Introduction
Whether they’re used in washing machine, refrigerator, smart meters or mobile health monitoring products, microcontrollers are at the heart of almost every real-time product. In many of these product the microcontrollers relies on sophisticated sleep mode techniques that suspend most or all of its operations to minimize energy consumption, allowing it to run for years or even decades on limited energy sources.
These real-time low-energy environments pose special challenges for the designer and programmer because the same sleep states that reduce an MCU’s energy consumption often also reduce its ability to quickly respond to an event.
So this article is specially targeted to low power consumption modes. Low-power modes typically range from a light sleep or standby mode, through deep-sleep, to off. Each of these mode is working separately according to designed by that particular silicon vendor. But most of them are common to some kind of level in which CPU, I/O or some peripheral are switched according to need.
Well this mode basically includes saving energy during idle time of processor and during power down time of processor. These are almost importance in making power saving devices.
Different Low Power Modes
- Idle mode or sleep mode is when CPU is stop while all on chip peripherals are ON Such as internal SRAM, timers, serial port and interrupts. In this mode oscillator continues providing clock to serial port, timer, interrupt, but no clock is provided to the CPU. Notice that during this mode all the register and RAM contents remain unchanged.
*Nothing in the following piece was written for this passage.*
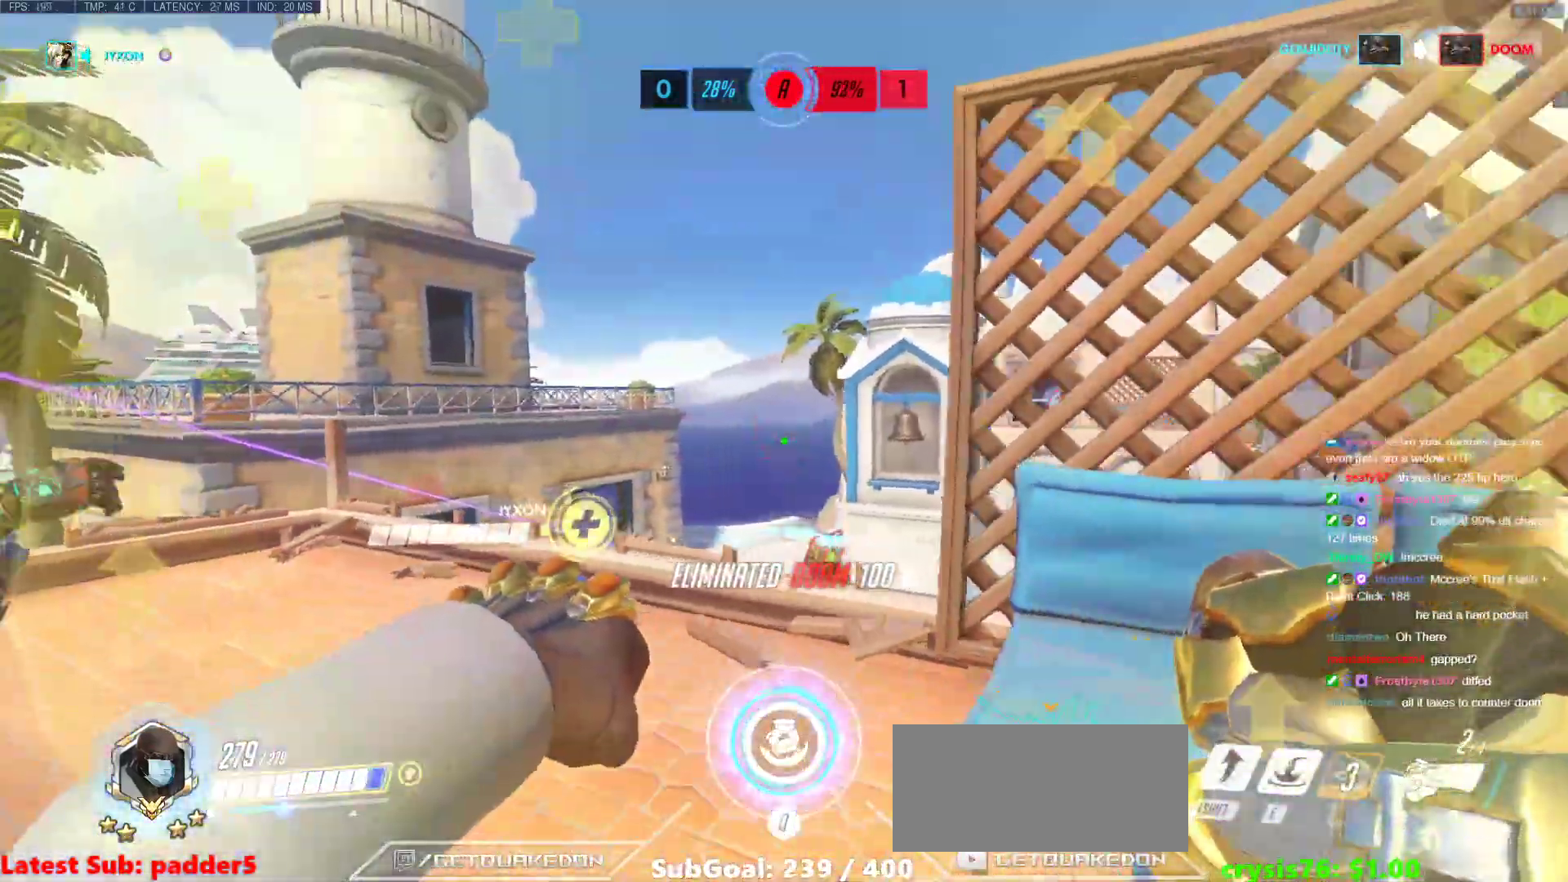
Gameplay with keyboard and mouse; each line is a JSON object with the keys and mouse buttons held at the frame after it. "events" lists presses ("down") and releases ("up") of "a", "ctrl", "d", "e", "f", "melee", "q", "r", "s", "shift", "space", "w", "mouse_left" and "mouse_right" between this image and that frame as [ms after this image, input, new state], when the widget could be followed in between. "mouse_left", "mouse_right" = the "left", "right" buttons of the "mouse" list. No other keys are recorded. Mouse movement is not recorded. Key names are as the overlay labels them; some are game actions (e.g. jump) rather than physical keys.
{"keys": ["w"], "mouse": [], "events": [[133, "s", "up"], [317, "d", "up"], [417, "w", "down"]]}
- A Power-Save mode allows the asynchronous real-time counter to run so that the application can maintain a timer base while the rest of the chip is sleeping.
- In Power down mode, the on chip oscillator is stop which cuts of frequency to the CPU and the Peripheral functions such as timer, serial ports and interrupts. This mode brings power consumption down to an absolute minimum and the contents of SRAM and registers are saved and remain unchanged.
- In Standby mode, the crystal oscillator run its operation while the rest of the chip is sleeping. By allowing the oscillator to run, the chip achieves a very fast startup.
Here is simple 8051 based example how to run multiple task with power saving mode. Some developer finds little bit complex to use different low power mode.
/* Power Saving Mode */
void TIMER_ISR() interrupt 1 //ISR of timer 0 interrupt with 1 milisecond
{
Task_1( );
Task_2( );
Task_3( );
Task_4( );
}
int main()
{
Init_System(); //Do system startup work
Init_Timer(); //Initialize timer interrupt in Auto reload mode
while(1)
{
PCON=0x01; //one of the power saving mode of 8051
}
}
Program Explanation
- As you can see, first we have to write code for generating 1 millisecond(you can choose according to your choice, as small as ISR time as fast as our program execution be) timer interrupt in auto-reload mode which means timer will generate interrupt at every 1 millisecond.
- Now we have to divide our tasks and perform it within 1 millisecond in interrupt service routine of timer as you can see.
- We can not use any loops like for, while, do-while which takes more time and our over all time of all tasks not been more than 1 millisecond otherwise our code can stuck due to recursive call of interrupt and at the end stack will overflow.
- So we can control GPIO with conditional statement like switch, if, if-else, etc within timer ISR and program special peripherals like UART, ADC, SPI, etc by their interrupt routines.
So this is simple example of power saving mode, there are many techniques to use these different modes according to your customization and code complexity.